* [EXERCISE PASSAGE]:
★ ★ ★ ★ ★
Rachel Louise Carson, marine biologist, nature writer, and inspiration for the modern environmentalist movement, was born May 27, 1907, in Springdale, Pennsylvania.
I’m writing this short tribute for Rachel on her birthday to honor her courage and prophetic voice in speaking out about the collateral damage in nature from overuse of synthetic chemical insecticides in the face of a smear campaign against her by the chemical industry and its lobbyists.
A few years ago, I found an original edition of her 1962 book Silent Spring in a pile of used books a professor was giving away. I love old books, so I took this one home. Last week I devoured the book.
Rachel Carson began college as an English major but changed her major to biology. She earned a master’s degree in zoology from John Hopkins University. She wanted to go on for a PhD, but in 1934 she needed to look for a full-time job to help support her parents during the Great Depression. She worked as a junior aquatic biologist and copy writer for the U.S. Bureau of Fisheries which became the U.S. Fish and Wildlife Service.
During her time at the agency, she also published nature writing feature articles and her first book, Under the Sea-Wind in 1941. Her writing combined science with beautiful contemplative prose and inspired in her readers a sense of wonder about the natural world. In 1951 she turned to a full-time writing career and wrote two more books about the ocean.
Carson had first heard about the insecticide DDT in 1945. DDT was being called the “insect bomb.” She sent a proposal to Reader’s Digest for an article about concerns over DDT, but they declined, saying their female readers would find the topic unpleasant. She continued to learn about DDT research and its uses and problems but did not write about it until Silent Spring in 1962. Her friend Olga Huckins lit the spark.
★ ★ ★ ★ ★
Collected data entries:
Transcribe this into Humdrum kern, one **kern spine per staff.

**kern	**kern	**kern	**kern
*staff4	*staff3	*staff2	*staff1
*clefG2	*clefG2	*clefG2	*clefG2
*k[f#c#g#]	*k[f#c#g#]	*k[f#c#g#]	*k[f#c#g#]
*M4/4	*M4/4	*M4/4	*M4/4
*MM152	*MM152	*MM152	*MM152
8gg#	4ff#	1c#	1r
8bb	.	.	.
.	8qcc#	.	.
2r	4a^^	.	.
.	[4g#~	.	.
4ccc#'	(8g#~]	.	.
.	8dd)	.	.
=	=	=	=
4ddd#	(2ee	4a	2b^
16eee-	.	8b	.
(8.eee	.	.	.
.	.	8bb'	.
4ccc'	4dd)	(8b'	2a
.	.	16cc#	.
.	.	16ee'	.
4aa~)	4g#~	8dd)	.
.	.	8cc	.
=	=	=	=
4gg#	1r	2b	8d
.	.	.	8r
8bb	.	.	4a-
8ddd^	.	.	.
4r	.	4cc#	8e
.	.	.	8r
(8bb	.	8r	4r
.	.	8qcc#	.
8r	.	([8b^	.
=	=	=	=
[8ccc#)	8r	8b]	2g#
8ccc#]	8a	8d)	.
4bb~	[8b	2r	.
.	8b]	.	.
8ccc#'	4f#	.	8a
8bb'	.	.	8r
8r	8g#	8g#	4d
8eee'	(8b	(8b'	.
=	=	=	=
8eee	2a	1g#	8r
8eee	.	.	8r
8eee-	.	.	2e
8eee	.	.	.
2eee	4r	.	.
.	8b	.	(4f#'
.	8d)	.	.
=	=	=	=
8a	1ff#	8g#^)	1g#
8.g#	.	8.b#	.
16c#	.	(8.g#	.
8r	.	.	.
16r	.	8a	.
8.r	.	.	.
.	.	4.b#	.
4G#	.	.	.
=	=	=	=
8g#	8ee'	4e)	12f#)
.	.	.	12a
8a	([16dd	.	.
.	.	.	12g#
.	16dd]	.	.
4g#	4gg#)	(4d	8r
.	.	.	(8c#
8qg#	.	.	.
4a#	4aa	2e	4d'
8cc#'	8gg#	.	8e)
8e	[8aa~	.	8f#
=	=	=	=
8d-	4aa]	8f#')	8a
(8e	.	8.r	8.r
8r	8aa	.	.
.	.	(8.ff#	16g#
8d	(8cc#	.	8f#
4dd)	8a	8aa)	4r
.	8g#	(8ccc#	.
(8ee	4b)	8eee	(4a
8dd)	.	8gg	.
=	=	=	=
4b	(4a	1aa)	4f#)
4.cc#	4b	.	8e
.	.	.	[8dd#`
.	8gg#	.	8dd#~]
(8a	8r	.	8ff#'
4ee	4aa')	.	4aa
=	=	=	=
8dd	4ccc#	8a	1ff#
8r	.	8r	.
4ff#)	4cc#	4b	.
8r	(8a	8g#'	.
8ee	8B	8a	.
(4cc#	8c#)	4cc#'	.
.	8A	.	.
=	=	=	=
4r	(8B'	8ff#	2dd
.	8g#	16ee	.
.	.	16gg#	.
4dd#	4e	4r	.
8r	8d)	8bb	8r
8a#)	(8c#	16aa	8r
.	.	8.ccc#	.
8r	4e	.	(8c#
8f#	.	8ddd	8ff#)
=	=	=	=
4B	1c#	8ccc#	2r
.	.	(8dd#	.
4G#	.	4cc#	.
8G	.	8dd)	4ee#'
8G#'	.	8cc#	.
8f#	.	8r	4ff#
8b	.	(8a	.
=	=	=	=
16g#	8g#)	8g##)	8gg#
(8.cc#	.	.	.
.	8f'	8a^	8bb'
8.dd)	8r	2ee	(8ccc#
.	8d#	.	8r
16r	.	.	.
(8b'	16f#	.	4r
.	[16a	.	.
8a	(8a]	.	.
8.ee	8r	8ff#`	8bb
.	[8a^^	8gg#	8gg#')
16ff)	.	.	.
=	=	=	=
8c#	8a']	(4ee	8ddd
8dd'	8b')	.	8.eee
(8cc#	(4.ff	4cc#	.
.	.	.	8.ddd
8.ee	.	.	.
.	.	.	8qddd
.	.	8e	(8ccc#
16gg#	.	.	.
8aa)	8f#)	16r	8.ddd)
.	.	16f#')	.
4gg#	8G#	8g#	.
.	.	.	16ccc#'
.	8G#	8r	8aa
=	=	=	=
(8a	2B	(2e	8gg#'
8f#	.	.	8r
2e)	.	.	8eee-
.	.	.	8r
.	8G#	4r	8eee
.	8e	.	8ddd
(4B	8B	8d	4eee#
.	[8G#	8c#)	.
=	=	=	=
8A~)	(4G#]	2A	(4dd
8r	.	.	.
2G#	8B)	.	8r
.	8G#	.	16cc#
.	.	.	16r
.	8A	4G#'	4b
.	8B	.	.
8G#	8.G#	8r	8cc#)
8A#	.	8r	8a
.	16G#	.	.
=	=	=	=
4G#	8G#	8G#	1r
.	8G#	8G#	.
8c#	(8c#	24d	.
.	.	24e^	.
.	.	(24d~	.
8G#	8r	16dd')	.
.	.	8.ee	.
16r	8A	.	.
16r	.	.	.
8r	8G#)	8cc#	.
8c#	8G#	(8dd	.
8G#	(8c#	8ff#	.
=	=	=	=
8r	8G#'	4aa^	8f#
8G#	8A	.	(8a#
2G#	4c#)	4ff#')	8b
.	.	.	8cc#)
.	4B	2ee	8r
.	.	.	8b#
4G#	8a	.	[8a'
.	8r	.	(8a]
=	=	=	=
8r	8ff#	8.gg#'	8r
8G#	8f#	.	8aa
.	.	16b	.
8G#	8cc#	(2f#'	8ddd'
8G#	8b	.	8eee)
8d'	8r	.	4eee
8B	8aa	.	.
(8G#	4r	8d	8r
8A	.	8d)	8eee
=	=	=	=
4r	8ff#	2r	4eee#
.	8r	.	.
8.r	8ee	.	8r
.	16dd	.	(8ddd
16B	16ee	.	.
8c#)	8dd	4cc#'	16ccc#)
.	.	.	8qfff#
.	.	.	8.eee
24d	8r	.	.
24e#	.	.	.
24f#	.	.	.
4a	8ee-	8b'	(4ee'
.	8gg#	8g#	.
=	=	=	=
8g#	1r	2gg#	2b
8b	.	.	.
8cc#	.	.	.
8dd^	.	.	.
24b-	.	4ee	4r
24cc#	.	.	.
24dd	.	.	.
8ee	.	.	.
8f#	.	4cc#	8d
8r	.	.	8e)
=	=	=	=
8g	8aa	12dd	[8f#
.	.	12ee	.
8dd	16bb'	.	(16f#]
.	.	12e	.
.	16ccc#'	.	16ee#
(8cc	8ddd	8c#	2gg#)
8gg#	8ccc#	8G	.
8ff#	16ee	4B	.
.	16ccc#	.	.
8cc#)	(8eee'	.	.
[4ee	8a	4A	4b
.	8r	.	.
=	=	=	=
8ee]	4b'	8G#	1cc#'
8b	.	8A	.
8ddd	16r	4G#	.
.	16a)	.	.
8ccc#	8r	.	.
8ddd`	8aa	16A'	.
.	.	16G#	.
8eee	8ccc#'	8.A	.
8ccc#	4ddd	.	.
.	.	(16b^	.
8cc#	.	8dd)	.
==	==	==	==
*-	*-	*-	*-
★ ★ ★ ★ ★
* [TRY IT]:
Answer these questions from the tribute to Rachel Carson:
1. In what town and state was Carson born?
2. What was the title of her first book?
3. In what year did she first hear about DDT?
These records were drawn from a different source than the text.

* [ANSWER AREA]:
1. Springdale, Pennsylvania
2. Under the Sea-Wind
3. 1945